The data >>

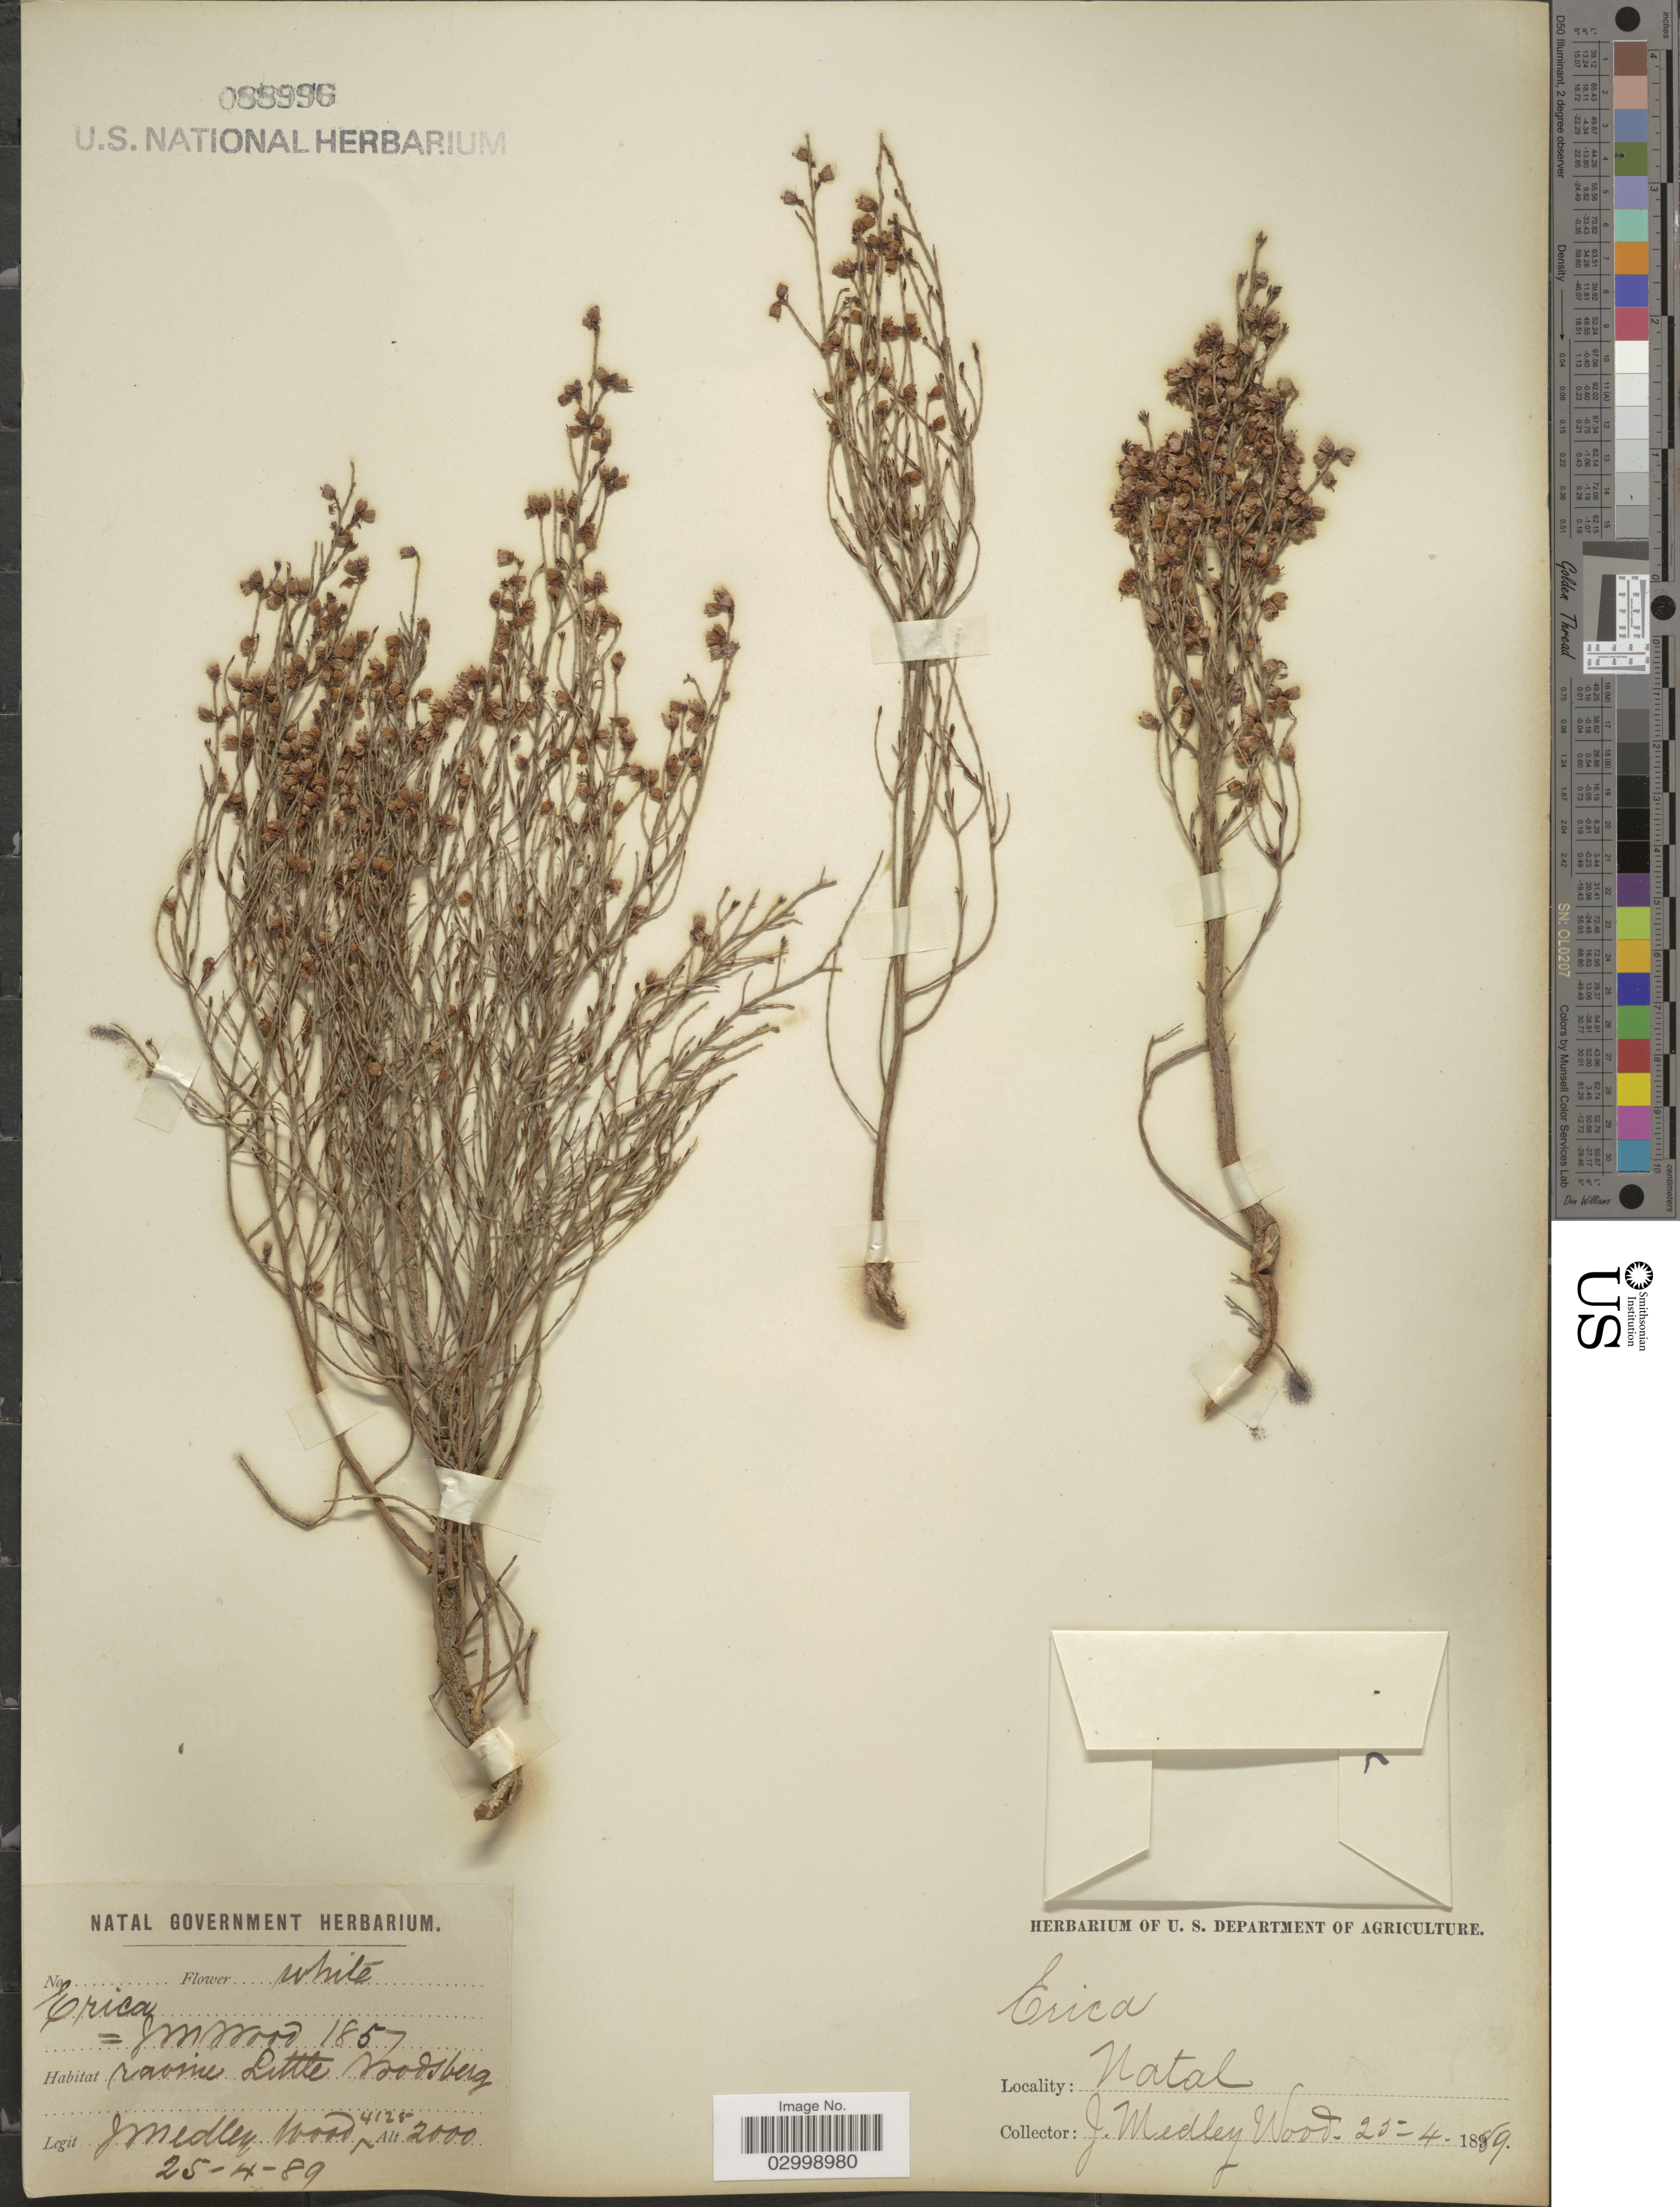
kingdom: Plantae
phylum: Tracheophyta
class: Magnoliopsida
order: Ericales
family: Ericaceae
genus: Erica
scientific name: Erica sp.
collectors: J. Medley Wood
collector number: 4125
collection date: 1889-04-25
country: South Africa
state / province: KwaZulu-Natal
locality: Ravine Little Noodsberg.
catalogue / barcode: US 88996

Challenge >> Write out verbatim the stretch of the listing from the line containing "collectors: J. Medley Wood" through the end of the listing.

Finished answer >>
collectors: J. Medley Wood
collector number: 4125
collection date: 1889-04-25
country: South Africa
state / province: KwaZulu-Natal
locality: Ravine Little Noodsberg.
catalogue / barcode: US 88996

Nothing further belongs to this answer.